GUYS’ EYES ON THE PRIZE
Preserving a man’s fertility is usually even simpler: 15 minutes in a quiet room with a cup. For some cancers, however, like childhood leukemia, the issue of preserving male fertility can be more problematic if the boy isn’t yet ejaculating, or there is concern that leukemia cells could be present. One experimental procedure is enabling scientists to remove testicular tissue, harvest the stem cells that give rise to sperm, and culture these. As these cells undergo passage from one generation to another, leukemia cells die off.
“So for a little boy, when he turns 20 or whatever, you can then culture these spermatogonial stem cells and get a pure colony,” Silber explains. “Then you inject those into seminiferous tubules [in the testes, where semen is produced] and get normal spermatogenesis. It’s been done in animals so far, and there’s no reason it won’t work in humans.”
Such technologies sound exciting, of course. But even when technology can preserve or rescue fertility, too many patients either don’t know about the possibilities, or they can’t afford it. That’s where groups like Fertile Hope, a national LIVESTRONG initiative, come in.
Consider: If Amy Tucker’s treatment had not been free of charge as an experiment, her son Grant would be but a dream. Simple sperm freezing can cost several hundred dollars plus a yearly storage fee; and one round of in vitro fertilization to create frozen embryos and implant them later can cost roughly $20,000. The fees for the ovary freezing (which Silber now does for free) would be much less than egg freezing, namely about $6000 instead of the $20,000 that IVF can cost. Unlike breast reconstruction for breast cancer survivors, which is usually covered by insurance, reproductive therapies are considered elective even when the need for those therapies is a direct result of cancer treatment. Silber says, “we are pushing for legislation that would mandate coverage for this complication of cancer treatment, that is, preservation of fertility.”
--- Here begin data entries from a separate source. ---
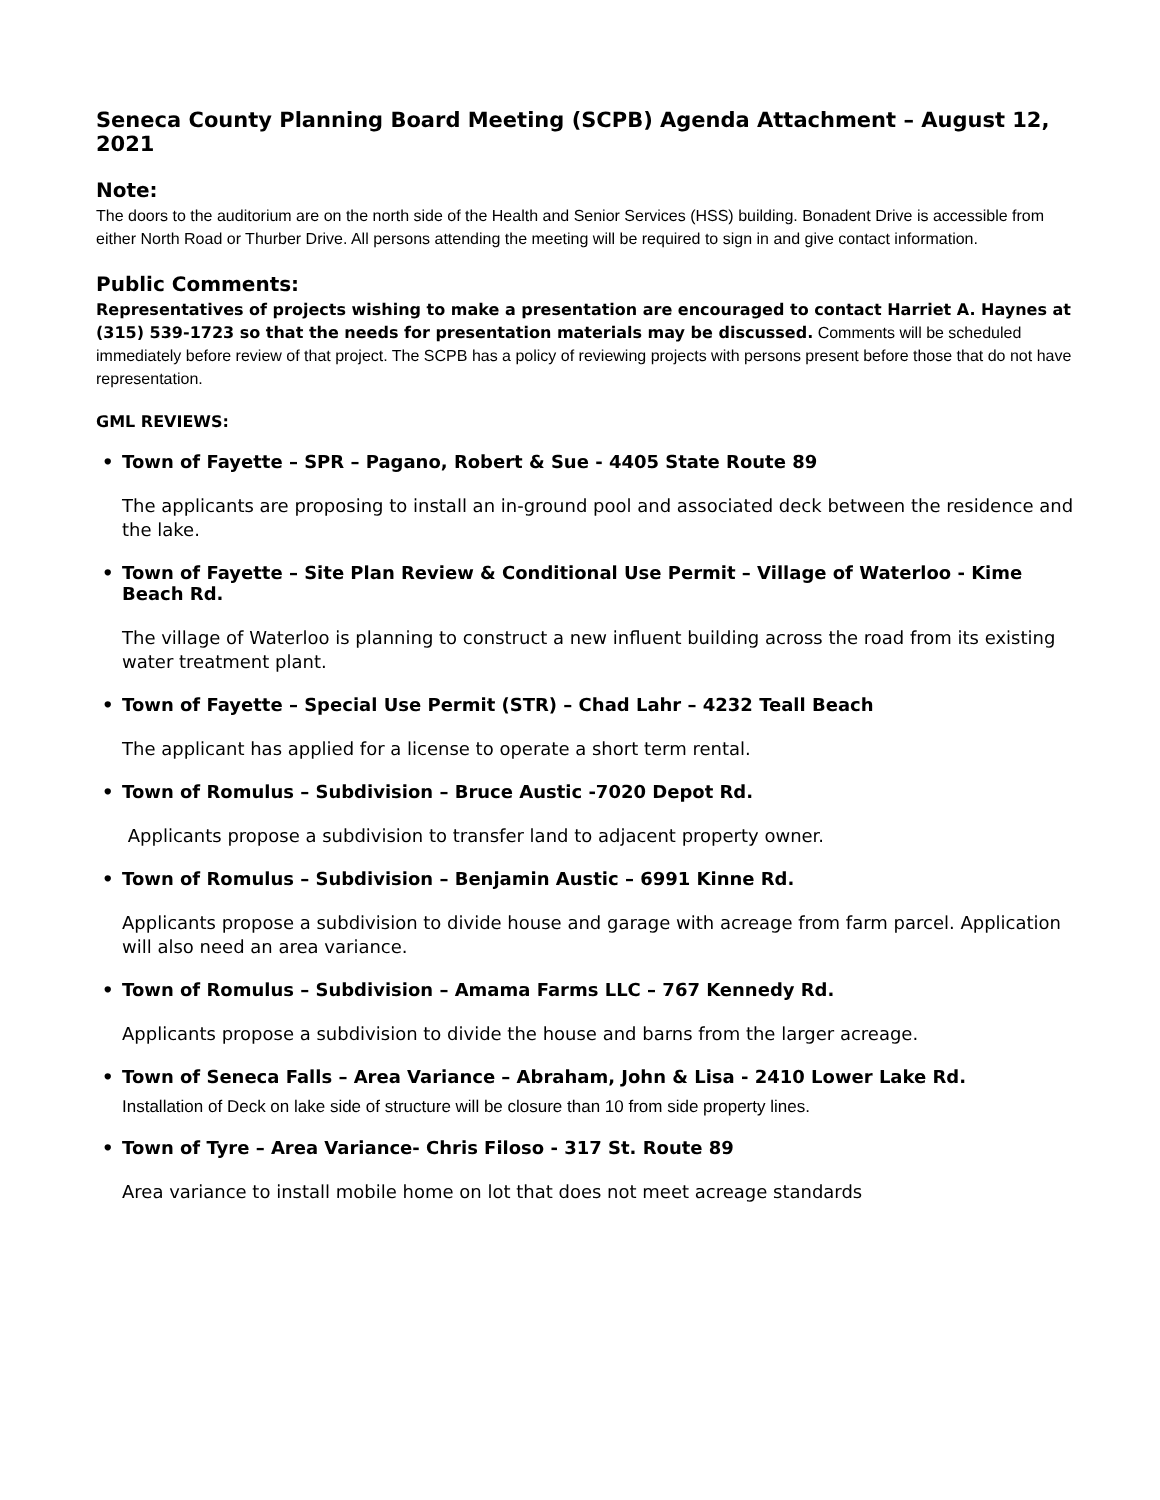Seneca County Planning Board Meeting (SCPB) Agenda Attachment – August 12, 2021
Note:
The doors to the auditorium are on the north side of the Health and Senior Services (HSS) building. Bonadent Drive is accessible from either North Road or Thurber Drive. All persons attending the meeting will be required to sign in and give contact information.
Public Comments:
Representatives of projects wishing to make a presentation are encouraged to contact Harriet A. Haynes at (315) 539-1723 so that the needs for presentation materials may be discussed. Comments will be scheduled immediately before review of that project. The SCPB has a policy of reviewing projects with persons present before those that do not have representation.
GML REVIEWS:
• Town of Fayette – SPR – Pagano, Robert & Sue - 4405 State Route 89
The applicants are proposing to install an in-ground pool and associated deck between the residence and the lake.
• Town of Fayette – Site Plan Review & Conditional Use Permit – Village of Waterloo - Kime Beach Rd.
The village of Waterloo is planning to construct a new influent building across the road from its existing water treatment plant.
• Town of Fayette – Special Use Permit (STR) – Chad Lahr – 4232 Teall Beach
The applicant has applied for a license to operate a short term rental.
• Town of Romulus – Subdivision – Bruce Austic -7020 Depot Rd.
Applicants propose a subdivision to transfer land to adjacent property owner.
• Town of Romulus – Subdivision – Benjamin Austic – 6991 Kinne Rd.
Applicants propose a subdivision to divide house and garage with acreage from farm parcel. Application will also need an area variance.
• Town of Romulus – Subdivision – Amama Farms LLC – 767 Kennedy Rd.
Applicants propose a subdivision to divide the house and barns from the larger acreage.
• Town of Seneca Falls – Area Variance – Abraham, John & Lisa - 2410 Lower Lake Rd.
Installation of Deck on lake side of structure will be closure than 10 from side property lines.
• Town of Tyre – Area Variance- Chris Filoso - 317 St. Route 89
Area variance to install mobile home on lot that does not meet acreage standards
“In order to move the meter you have to get consumers to push hard, get a whole movement going,” Silber says. “I was in Washington recently, talked to senators, even in the White House, and everybody told me the same thing. And that was: ‘You have got to contact the LIVESTRONG people. They know how to mobilize the public.’”
Such testing can be important even if a woman has restarted her periods. While she may have regained her fertility, her reserve of eggs may have been depleted by the cancer treatments. If she isn’t yet ready to start a family, she could have some of her remaining eggs, or some ovarian tissue, harvested and banked as a backup.
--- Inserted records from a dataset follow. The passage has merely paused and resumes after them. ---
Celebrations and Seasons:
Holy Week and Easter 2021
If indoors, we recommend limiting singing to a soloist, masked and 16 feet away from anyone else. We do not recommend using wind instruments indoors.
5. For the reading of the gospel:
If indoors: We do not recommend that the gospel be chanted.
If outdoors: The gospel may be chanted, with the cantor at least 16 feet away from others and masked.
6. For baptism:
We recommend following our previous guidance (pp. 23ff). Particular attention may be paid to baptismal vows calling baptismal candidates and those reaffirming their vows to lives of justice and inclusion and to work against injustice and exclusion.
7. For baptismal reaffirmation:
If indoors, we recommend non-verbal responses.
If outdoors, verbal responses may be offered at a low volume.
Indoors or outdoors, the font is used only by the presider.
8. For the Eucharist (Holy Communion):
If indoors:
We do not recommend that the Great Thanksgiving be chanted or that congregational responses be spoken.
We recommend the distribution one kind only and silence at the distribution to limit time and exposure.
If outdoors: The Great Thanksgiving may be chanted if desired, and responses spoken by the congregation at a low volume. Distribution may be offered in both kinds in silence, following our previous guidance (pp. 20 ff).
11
Tucker, now 33, undergoes regular hormone testing to check on her ovarian function because she knows that the effects of the groundbreaking slice transplant won’t last indefinitely. And she may go into menopause again soon. Then, it appears, she may need another transplant because she and Jason are hoping for more children. This is a serious call, and no fun, of course. But when she sees Grant, she thinks it’s well worth the pain and stress. “It truly is a miracle,” she says. “Every morning I wake up and I am so grateful we were blessed with him.”